Le premier cas d’échinococcose à Echinococcus canaden…

Photo of author

Découvrez les infos du quotidien grâce à nos rédacteurs chevronnés

Publié le 18 janvier. 2023 @ 12:27

Biographie

– Biologiste médical à la retraite.

Liens d’intérêt

– Auparavant : médecin biologiste dans un hôpital d’instruction des armées pendant 6 ans, puis détaché pendant 20 ans par le service de santé des armées comme virologue d’abord puis comme directeur dans 3 instituts du Réseau International des Instituts Pasteur.

– Aucune rémunération actuelle ou passée de l’industrie pharmaceutique. &#xD ;

– Aucun investissement financier dans une entreprise pharmaceutique.

– Aucune participation aux études cliniques sur les vaccins.

En Norvège, le parasite Echinococcus canadensis G10 a été trouvé chez un orignal retrouvé mort dans le comté d’Innlandet. Un échantillon a été prélevé dans le cadre de l’inspection normale de l’abattage par l’Autorité norvégienne de sécurité alimentaire. L’animal, en bon état général, présentait des kystes dans les poumons.

C’est la première fois que le parasite est détecté chez un orignal en Norvège, E. canadensis G10 n’a pas été trouvé en Norvège auparavant, mais a été détecté en Suède et en Finlande. En Finlande, il a également été à l’origine d’un cas humain.

Dans la nature, E. canadensis a une nature sylvatique et semi-synanthropique avec un cycle de vie impliquant des cerfs sauvages (y compris des orignaux) comme hôtes intermédiaires et des canidés (chiens, coyotes et loups) comme hôtes définitifs. L’échinococcose peut infecter l’homme, mais l’Institut de santé publique considère que le risque d’infection est très faible dans ce cas.

Rappels sur l’échinococcose kystique ou l’hydatidose

L’échinococcose humaine est une zoonose (une maladie transmise à l’homme par les animaux) causée par des parasites, c’est-à-dire le thé du genre Echinococcus. L’échinococcose se présente sous 4 formes :

À Lire  The Ocean Cleanup publie son troisième volet du nettoyage des océans du plastique

L’échinococcose kystique existe sur tous les continents sauf l’Antarctique, en particulier dans les pays du bassin méditerranéen,

d’Afrique du Nord, d’Amérique latine, d’Australie, de Nouvelle-Zélande, de Chine< et en Europe centrale.

Le cycle parasitaire comprend deux hôtes : un hôte intermédiaire (HI) et un hôte définitif (HD).
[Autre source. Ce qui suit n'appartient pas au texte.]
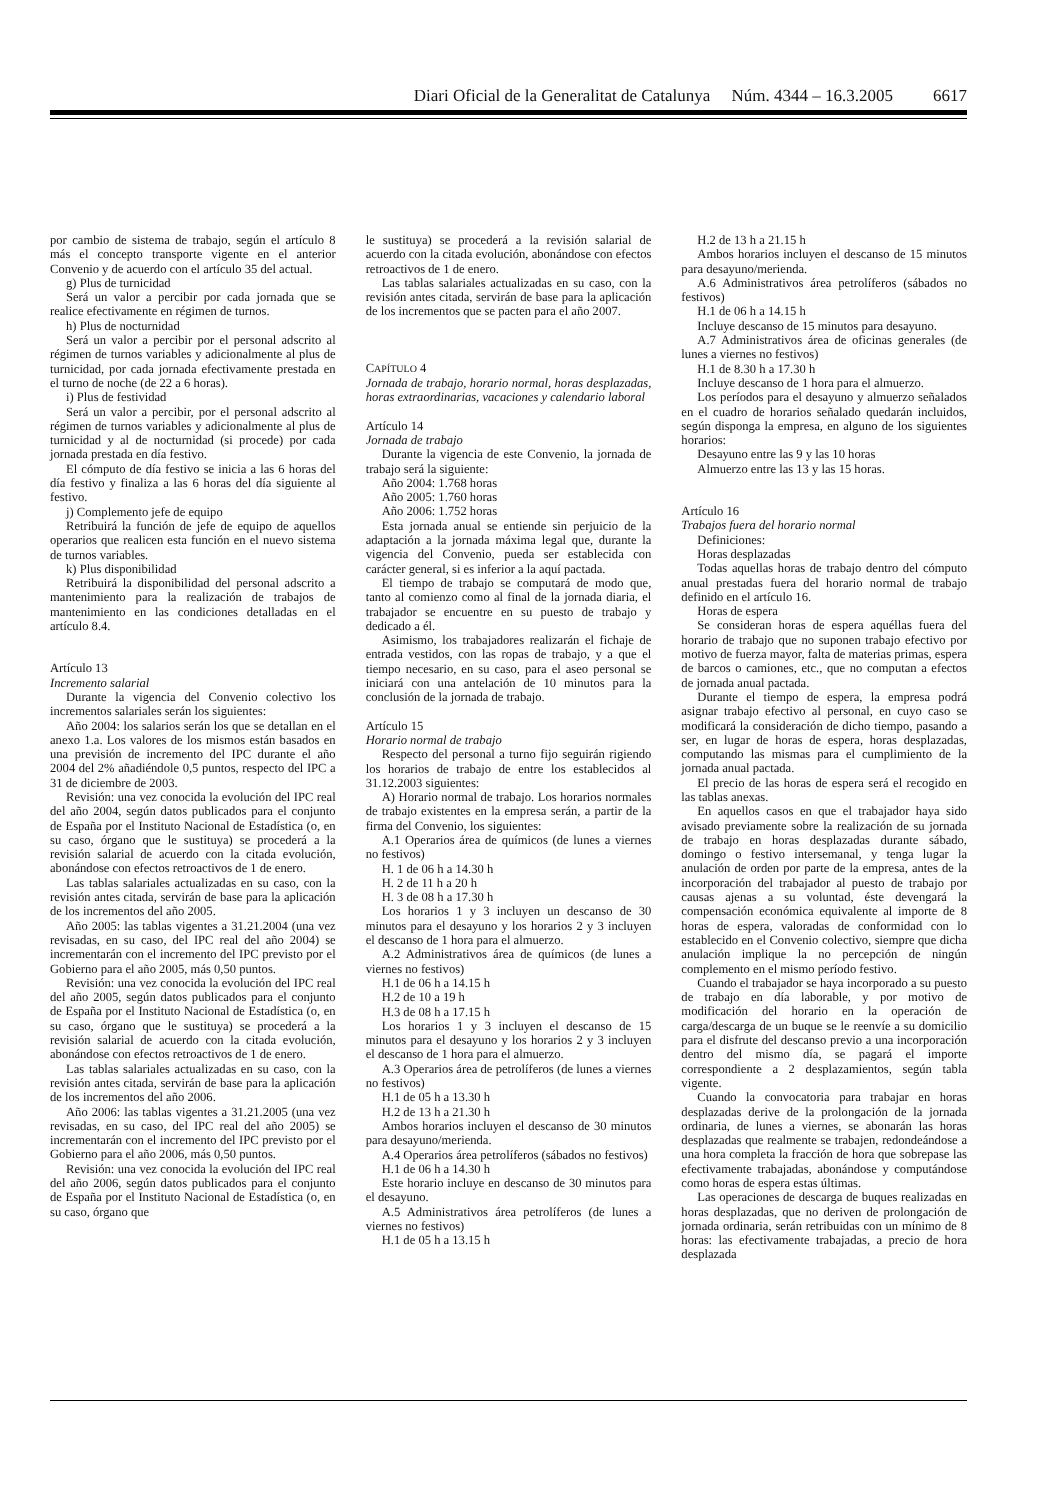Diari Oficial de la Generalitat de Catalunya Núm. 4344 – 16.3.2005 6617
por cambio de sistema de trabajo, según el artículo 8 más el concepto transporte vigente en el anterior Convenio y de acuerdo con el artículo 35 del actual.
g) Plus de turnicidad
Será un valor a percibir por cada jornada que se realice efectivamente en régimen de turnos.
h) Plus de nocturnidad
Será un valor a percibir por el personal adscrito al régimen de turnos variables y adicionalmente al plus de turnicidad, por cada jornada efectivamente prestada en el turno de noche (de 22 a 6 horas).
i) Plus de festividad
Será un valor a percibir, por el personal adscrito al régimen de turnos variables y adicionalmente al plus de turnicidad y al de nocturnidad (si procede) por cada jornada prestada en día festivo.
El cómputo de día festivo se inicia a las 6 horas del día festivo y finaliza a las 6 horas del día siguiente al festivo.
j) Complemento jefe de equipo
Retribuirá la función de jefe de equipo de aquellos operarios que realicen esta función en el nuevo sistema de turnos variables.
k) Plus disponibilidad
Retribuirá la disponibilidad del personal adscrito a mantenimiento para la realización de trabajos de mantenimiento en las condiciones detalladas en el artículo 8.4.
Artículo 13
Incremento salarial
Durante la vigencia del Convenio colectivo los incrementos salariales serán los siguientes:
Año 2004: los salarios serán los que se detallan en el anexo 1.a. Los valores de los mismos están basados en una previsión de incremento del IPC durante el año 2004 del 2% añadiéndole 0,5 puntos, respecto del IPC a 31 de diciembre de 2003.
Revisión: una vez conocida la evolución del IPC real del año 2004, según datos publicados para el conjunto de España por el Instituto Nacional de Estadística (o, en su caso, órgano que le sustituya) se procederá a la revisión salarial de acuerdo con la citada evolución, abonándose con efectos retroactivos de 1 de enero.
Las tablas salariales actualizadas en su caso, con la revisión antes citada, servirán de base para la aplicación de los incrementos del año 2005.
Año 2005: las tablas vigentes a 31.21.2004 (una vez revisadas, en su caso, del IPC real del año 2004) se incrementarán con el incremento del IPC previsto por el Gobierno para el año 2005, más 0,50 puntos.
Revisión: una vez conocida la evolución del IPC real del año 2005, según datos publicados para el conjunto de España por el Instituto Nacional de Estadística (o, en su caso, órgano que le sustituya) se procederá a la revisión salarial de acuerdo con la citada evolución, abonándose con efectos retroactivos de 1 de enero.
Las tablas salariales actualizadas en su caso, con la revisión antes citada, servirán de base para la aplicación de los incrementos del año 2006.
Año 2006: las tablas vigentes a 31.21.2005 (una vez revisadas, en su caso, del IPC real del año 2005) se incrementarán con el incremento del IPC previsto por el Gobierno para el año 2006, más 0,50 puntos.
Revisión: una vez conocida la evolución del IPC real del año 2006, según datos publicados para el conjunto de España por el Instituto Nacional de Estadística (o, en su caso, órgano que
le sustituya) se procederá a la revisión salarial de acuerdo con la citada evolución, abonándose con efectos retroactivos de 1 de enero.
Las tablas salariales actualizadas en su caso, con la revisión antes citada, servirán de base para la aplicación de los incrementos que se pacten para el año 2007.
CAPÍTULO 4
Jornada de trabajo, horario normal, horas desplazadas, horas extraordinarias, vacaciones y calendario laboral
Artículo 14
Jornada de trabajo
Durante la vigencia de este Convenio, la jornada de trabajo será la siguiente:
Año 2004: 1.768 horas
Año 2005: 1.760 horas
Año 2006: 1.752 horas
Esta jornada anual se entiende sin perjuicio de la adaptación a la jornada máxima legal que, durante la vigencia del Convenio, pueda ser establecida con carácter general, si es inferior a la aquí pactada.
El tiempo de trabajo se computará de modo que, tanto al comienzo como al final de la jornada diaria, el trabajador se encuentre en su puesto de trabajo y dedicado a él.
Asimismo, los trabajadores realizarán el fichaje de entrada vestidos, con las ropas de trabajo, y a que el tiempo necesario, en su caso, para el aseo personal se iniciará con una antelación de 10 minutos para la conclusión de la jornada de trabajo.
Artículo 15
Horario normal de trabajo
Respecto del personal a turno fijo seguirán rigiendo los horarios de trabajo de entre los establecidos al 31.12.2003 siguientes:
A) Horario normal de trabajo. Los horarios normales de trabajo existentes en la empresa serán, a partir de la firma del Convenio, los siguientes:
A.1 Operarios área de químicos (de lunes a viernes no festivos)
H. 1 de 06 h a 14.30 h
H. 2 de 11 h a 20 h
H. 3 de 08 h a 17.30 h
Los horarios 1 y 3 incluyen un descanso de 30 minutos para el desayuno y los horarios 2 y 3 incluyen el descanso de 1 hora para el almuerzo.
A.2 Administrativos área de químicos (de lunes a viernes no festivos)
H.1 de 06 h a 14.15 h
H.2 de 10 a 19 h
H.3 de 08 h a 17.15 h
Los horarios 1 y 3 incluyen el descanso de 15 minutos para el desayuno y los horarios 2 y 3 incluyen el descanso de 1 hora para el almuerzo.
A.3 Operarios área de petrolíferos (de lunes a viernes no festivos)
H.1 de 05 h a 13.30 h
H.2 de 13 h a 21.30 h
Ambos horarios incluyen el descanso de 30 minutos para desayuno/merienda.
A.4 Operarios área petrolíferos (sábados no festivos)
H.1 de 06 h a 14.30 h
Este horario incluye en descanso de 30 minutos para el desayuno.
A.5 Administrativos área petrolíferos (de lunes a viernes no festivos)
H.1 de 05 h a 13.15 h
H.2 de 13 h a 21.15 h
Ambos horarios incluyen el descanso de 15 minutos para desayuno/merienda.
A.6 Administrativos área petrolíferos (sábados no festivos)
H.1 de 06 h a 14.15 h
Incluye descanso de 15 minutos para desayuno.
A.7 Administrativos área de oficinas generales (de lunes a viernes no festivos)
H.1 de 8.30 h a 17.30 h
Incluye descanso de 1 hora para el almuerzo.
Los períodos para el desayuno y almuerzo señalados en el cuadro de horarios señalado quedarán incluidos, según disponga la empresa, en alguno de los siguientes horarios:
Desayuno entre las 9 y las 10 horas
Almuerzo entre las 13 y las 15 horas.
Artículo 16
Trabajos fuera del horario normal
Definiciones:
Horas desplazadas
Todas aquellas horas de trabajo dentro del cómputo anual prestadas fuera del horario normal de trabajo definido en el artículo 16.
Horas de espera
Se consideran horas de espera aquéllas fuera del horario de trabajo que no suponen trabajo efectivo por motivo de fuerza mayor, falta de materias primas, espera de barcos o camiones, etc., que no computan a efectos de jornada anual pactada.
Durante el tiempo de espera, la empresa podrá asignar trabajo efectivo al personal, en cuyo caso se modificará la consideración de dicho tiempo, pasando a ser, en lugar de horas de espera, horas desplazadas, computando las mismas para el cumplimiento de la jornada anual pactada.
El precio de las horas de espera será el recogido en las tablas anexas.
En aquellos casos en que el trabajador haya sido avisado previamente sobre la realización de su jornada de trabajo en horas desplazadas durante sábado, domingo o festivo intersemanal, y tenga lugar la anulación de orden por parte de la empresa, antes de la incorporación del trabajador al puesto de trabajo por causas ajenas a su voluntad, éste devengará la compensación económica equivalente al importe de 8 horas de espera, valoradas de conformidad con lo establecido en el Convenio colectivo, siempre que dicha anulación implique la no percepción de ningún complemento en el mismo período festivo.
Cuando el trabajador se haya incorporado a su puesto de trabajo en día laborable, y por motivo de modificación del horario en la operación de carga/descarga de un buque se le reenvíe a su domicilio para el disfrute del descanso previo a una incorporación dentro del mismo día, se pagará el importe correspondiente a 2 desplazamientos, según tabla vigente.
Cuando la convocatoria para trabajar en horas desplazadas derive de la prolongación de la jornada ordinaria, de lunes a viernes, se abonarán las horas desplazadas que realmente se trabajen, redondeándose a una hora completa la fracción de hora que sobrepase las efectivamente trabajadas, abonándose y computándose como horas de espera estas últimas.
Las operaciones de descarga de buques realizadas en horas desplazadas, que no deriven de prolongación de jornada ordinaria, serán retribuidas con un mínimo de 8 horas: las efectivamente trabajadas, a precio de hora desplazada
Un certain nombre d’animaux herbivores et omnivores agissent comme hôtes intermédiaires pour Echinococcus. Ils s’infectent en ingérant les œufs embryonnés (embryophores) du parasite présents dans le milieu extérieur (nourriture et eau) qui se développent ensuite au stade larvaire dans les viscères. Les larves traversent la paroi digestive et atteignent le foie, voire d’autres organes où elles se développent, par voie sanguine.

Les carnivores agissent comme hôtes définitifs pour le parasite et déposent le ténia mature dans leurs intestins où ils pondent des œufs. Ces hôtes définitifs s’infectent en ingérant les viscères des hôtes intermédiaires qui contiennent les larves du parasite.

Les humains sont les hôtes intermédiaires dits accidentels. Ils contractent l’infection en ingérant des embryophores après contact direct avec le chien (léchage, caresse), plus rarement indirectement par l’intermédiaire d’aliments ou d’eau contaminés. Les œufs pénètrent dans la paroi digestive et atteignent le foie par la circulation sanguine. Plus rarement, ils peuvent atteindre d’autres organes.

Actuellement, sur la base de l’analyse phylogénétique et de la spécificité des hôtes parasites dans leurs cycles de vie, 5 espèces sont distinguées au sein de l’Echinococcus

granulosus sensu lato. : E. granulosus sensu stricto, E. equinus, E. ortleppi, E. canadensis et E. felidis (Parasit Vectors. 2022 Mar 28;15(1):109.doi:10.1186/s13071-022-05197-8.)